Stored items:
-*-*-

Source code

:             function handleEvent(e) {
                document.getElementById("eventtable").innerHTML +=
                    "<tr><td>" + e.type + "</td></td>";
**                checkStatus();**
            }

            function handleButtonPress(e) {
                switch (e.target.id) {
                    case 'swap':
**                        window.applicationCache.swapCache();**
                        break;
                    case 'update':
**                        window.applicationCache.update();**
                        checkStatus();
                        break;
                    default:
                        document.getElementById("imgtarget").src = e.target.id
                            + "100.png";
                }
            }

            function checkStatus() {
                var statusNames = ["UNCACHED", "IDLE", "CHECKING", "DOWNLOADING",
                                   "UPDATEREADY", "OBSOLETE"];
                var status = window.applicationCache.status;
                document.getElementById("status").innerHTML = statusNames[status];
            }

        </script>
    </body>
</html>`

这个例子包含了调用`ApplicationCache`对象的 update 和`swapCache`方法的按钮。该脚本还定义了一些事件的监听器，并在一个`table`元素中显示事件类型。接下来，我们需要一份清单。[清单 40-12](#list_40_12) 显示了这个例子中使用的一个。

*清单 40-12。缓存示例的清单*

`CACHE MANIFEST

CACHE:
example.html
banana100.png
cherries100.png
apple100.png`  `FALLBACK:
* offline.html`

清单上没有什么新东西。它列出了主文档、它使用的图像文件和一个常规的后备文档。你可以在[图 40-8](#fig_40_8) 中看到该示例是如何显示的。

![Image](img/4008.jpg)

-*-*-

Set down every line of the material above, character for character, with nothing changed.

Source code

:             function handleEvent(e) {
                document.getElementById("eventtable").innerHTML +=
                    "<tr><td>" + e.type + "</td></td>";
**                checkStatus();**
            }

            function handleButtonPress(e) {
                switch (e.target.id) {
                    case 'swap':
**                        window.applicationCache.swapCache();**
                        break;
                    case 'update':
**                        window.applicationCache.update();**
                        checkStatus();
                        break;
                    default:
                        document.getElementById("imgtarget").src = e.target.id
                            + "100.png";
                }
            }

            function checkStatus() {
                var statusNames = ["UNCACHED", "IDLE", "CHECKING", "DOWNLOADING",
                                   "UPDATEREADY", "OBSOLETE"];
                var status = window.applicationCache.status;
                document.getElementById("status").innerHTML = statusNames[status];
            }

        </script>
    </body>
</html>`

这个例子包含了调用`ApplicationCache`对象的 update 和`swapCache`方法的按钮。该脚本还定义了一些事件的监听器，并在一个`table`元素中显示事件类型。接下来，我们需要一份清单。[清单 40-12](#list_40_12) 显示了这个例子中使用的一个。

*清单 40-12。缓存示例的清单*

`CACHE MANIFEST

CACHE:
example.html
banana100.png
cherries100.png
apple100.png`  `FALLBACK:
* offline.html`

清单上没有什么新东西。它列出了主文档、它使用的图像文件和一个常规的后备文档。你可以在[图 40-8](#fig_40_8) 中看到该示例是如何显示的。

![Image](img/4008.jpg)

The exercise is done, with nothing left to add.